The polar seas abound in krill, the tiny crustacea that live on plankton. The main predator of krill is the whale; now that the whaling industry has driven whales almost to extinction, the krill is richly abundant. So Daedalus plans to harvest it directly.

What is needed, he says, is some sort of automatic, self-propelled submerged vehicle that would wander at random around the polar seas, sucking in the krill like a giant vacuum-cleaner. When fully laden, it would return with its catch to a home port or a mother-ship. Modern robotics and satellite navigation techniques make this fairly simple in principle. But the devil, as ever, is in the details.

Daedalus's ‘oceanic filter-feeder’ is essentially an open framework whose bow is a huge filter. Its mesh is chosen to admit krill, but to exclude bigger fish, weed, flotsam and so on, which would complicate the processing downstream. As the craft travels round the ocean, it will strain the krill continuously from its densest stratum just under the surface. The main problem, of course, is that each voyage will continue for many days or weeks; the captured krill will die and rot long before it reaches port. Hence the need for processing: some form of on-board chemical engineering to preserve the catch. Daedalus's design cunningly splits the krill intake into two streams. The smaller stream will indeed be allowed to die and rot. It will ferment to methane gas, the fuel for the propulsion and electronics of the craft, and to carbon dioxide, which will be catalytically reacted with methane to give acetic acid (vinegar). The vinegar will pickle the larger stream of krill, preserving it in a huge flexible plastic ‘stomach’. When sensors on the stomach detect that it is full, they will switch the navigation system from ‘cruise’ to ‘homing’, and the filter-feeder will return to base with its catch.

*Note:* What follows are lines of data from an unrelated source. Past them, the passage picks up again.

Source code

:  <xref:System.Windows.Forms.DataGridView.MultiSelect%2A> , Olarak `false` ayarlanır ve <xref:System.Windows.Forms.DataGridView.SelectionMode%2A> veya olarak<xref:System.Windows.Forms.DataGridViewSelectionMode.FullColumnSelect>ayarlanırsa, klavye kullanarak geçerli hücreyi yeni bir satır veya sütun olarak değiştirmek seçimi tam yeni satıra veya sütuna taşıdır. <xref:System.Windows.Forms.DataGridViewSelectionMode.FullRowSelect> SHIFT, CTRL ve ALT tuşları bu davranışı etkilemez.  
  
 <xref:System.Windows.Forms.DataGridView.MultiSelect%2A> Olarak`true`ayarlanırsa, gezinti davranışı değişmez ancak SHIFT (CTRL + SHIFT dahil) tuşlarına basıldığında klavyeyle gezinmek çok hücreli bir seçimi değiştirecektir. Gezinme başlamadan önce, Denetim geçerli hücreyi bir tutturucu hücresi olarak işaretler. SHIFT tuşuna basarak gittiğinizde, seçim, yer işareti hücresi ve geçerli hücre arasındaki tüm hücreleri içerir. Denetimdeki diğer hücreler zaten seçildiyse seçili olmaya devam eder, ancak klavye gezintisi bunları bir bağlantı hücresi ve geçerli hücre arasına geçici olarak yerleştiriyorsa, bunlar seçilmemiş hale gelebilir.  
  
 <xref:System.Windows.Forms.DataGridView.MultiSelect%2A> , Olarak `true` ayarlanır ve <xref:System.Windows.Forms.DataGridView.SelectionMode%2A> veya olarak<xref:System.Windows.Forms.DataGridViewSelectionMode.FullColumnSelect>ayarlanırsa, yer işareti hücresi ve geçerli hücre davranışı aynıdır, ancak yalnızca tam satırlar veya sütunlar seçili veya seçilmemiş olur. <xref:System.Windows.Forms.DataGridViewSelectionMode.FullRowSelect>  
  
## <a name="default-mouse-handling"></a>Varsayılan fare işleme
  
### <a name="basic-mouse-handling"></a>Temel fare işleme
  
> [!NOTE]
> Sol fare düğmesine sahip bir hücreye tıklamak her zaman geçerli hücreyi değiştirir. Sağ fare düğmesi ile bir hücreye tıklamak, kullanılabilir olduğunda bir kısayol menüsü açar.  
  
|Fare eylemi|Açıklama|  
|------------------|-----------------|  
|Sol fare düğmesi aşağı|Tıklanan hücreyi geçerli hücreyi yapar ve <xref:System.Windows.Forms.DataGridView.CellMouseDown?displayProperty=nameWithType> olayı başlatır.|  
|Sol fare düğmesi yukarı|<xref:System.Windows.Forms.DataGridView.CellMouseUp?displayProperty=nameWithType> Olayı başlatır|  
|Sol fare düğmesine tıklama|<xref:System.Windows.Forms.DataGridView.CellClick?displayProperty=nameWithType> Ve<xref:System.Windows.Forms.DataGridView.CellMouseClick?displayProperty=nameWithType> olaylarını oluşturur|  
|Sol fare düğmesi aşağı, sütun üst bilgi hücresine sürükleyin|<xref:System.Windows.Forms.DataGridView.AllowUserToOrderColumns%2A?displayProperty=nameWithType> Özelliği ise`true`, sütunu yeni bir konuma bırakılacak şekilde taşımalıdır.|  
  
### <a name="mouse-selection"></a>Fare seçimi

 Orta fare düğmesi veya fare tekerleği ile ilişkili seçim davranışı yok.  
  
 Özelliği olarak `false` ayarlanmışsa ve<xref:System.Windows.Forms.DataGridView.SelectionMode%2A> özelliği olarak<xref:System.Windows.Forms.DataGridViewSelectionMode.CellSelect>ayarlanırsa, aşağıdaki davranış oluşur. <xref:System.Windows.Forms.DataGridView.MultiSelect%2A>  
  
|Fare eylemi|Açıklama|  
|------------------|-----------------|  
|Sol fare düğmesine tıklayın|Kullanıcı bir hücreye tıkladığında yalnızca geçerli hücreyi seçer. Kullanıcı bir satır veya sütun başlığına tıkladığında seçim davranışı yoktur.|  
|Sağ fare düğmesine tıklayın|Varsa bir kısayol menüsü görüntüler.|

Bulk pickled krill will be an intriguing new resource. Since filter-feeders could take over the whole ecological niche now being vacated by whales, there will be a lot of it. But despite the popularity of lobsters, prawns and other large crustacea, Daedalus doubts that krill as such will be welcomed by the chef and housewife. It may have to be ground up to a nutritious ‘fish-flour’, partially hydrolysed to a proteinaceous pabulum, or even fed to chickens. But one way or another, the ever-ingenious factory-food industry will put it to good use.